**Your assignment**
Each line from the one containing "- **Solution**: Reduce batch size if OOM" through the last line of the entries below is to be transcribed exactly. Nothing else belongs in the reply.

**Supplied entries**
········
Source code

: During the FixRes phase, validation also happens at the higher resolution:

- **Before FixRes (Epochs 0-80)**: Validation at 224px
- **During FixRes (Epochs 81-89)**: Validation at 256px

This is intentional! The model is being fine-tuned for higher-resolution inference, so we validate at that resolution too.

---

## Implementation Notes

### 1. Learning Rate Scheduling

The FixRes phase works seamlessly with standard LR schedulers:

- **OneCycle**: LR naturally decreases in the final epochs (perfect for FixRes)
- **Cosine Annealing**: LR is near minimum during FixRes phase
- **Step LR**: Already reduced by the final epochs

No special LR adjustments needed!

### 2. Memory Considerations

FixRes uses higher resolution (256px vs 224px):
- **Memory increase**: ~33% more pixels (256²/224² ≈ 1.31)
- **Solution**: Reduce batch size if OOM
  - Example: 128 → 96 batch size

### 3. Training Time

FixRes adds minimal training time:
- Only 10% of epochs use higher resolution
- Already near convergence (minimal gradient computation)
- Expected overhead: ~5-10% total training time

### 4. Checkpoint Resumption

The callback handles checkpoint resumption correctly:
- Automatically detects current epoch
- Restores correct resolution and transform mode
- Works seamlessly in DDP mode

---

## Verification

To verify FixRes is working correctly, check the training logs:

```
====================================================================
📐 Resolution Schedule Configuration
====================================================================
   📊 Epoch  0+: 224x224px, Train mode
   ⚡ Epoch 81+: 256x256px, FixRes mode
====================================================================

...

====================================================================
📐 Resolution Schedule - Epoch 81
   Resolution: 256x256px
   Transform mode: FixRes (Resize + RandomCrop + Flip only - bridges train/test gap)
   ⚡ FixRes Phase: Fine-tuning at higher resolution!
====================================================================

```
········
**Response area**
- **Solution**: Reduce batch size if OOM
  - Example: 128 → 96 batch size

### 3. Training Time

FixRes adds minimal training time:
- Only 10% of epochs use higher resolution
- Already near convergence (minimal gradient computation)
- Expected overhead: ~5-10% total training time

### 4. Checkpoint Resumption

The callback handles checkpoint resumption correctly:
- Automatically detects current epoch
- Restores correct resolution and transform mode
- Works seamlessly in DDP mode

---

## Verification

To verify FixRes is working correctly, check the training logs:

```
====================================================================
📐 Resolution Schedule Configuration
====================================================================
   📊 Epoch  0+: 224x224px, Train mode
   ⚡ Epoch 81+: 256x256px, FixRes mode
====================================================================

...

====================================================================
📐 Resolution Schedule - Epoch 81
   Resolution: 256x256px
   Transform mode: FixRes (Resize + RandomCrop + Flip only - bridges train/test gap)
   ⚡ FixRes Phase: Fine-tuning at higher resolution!
====================================================================

```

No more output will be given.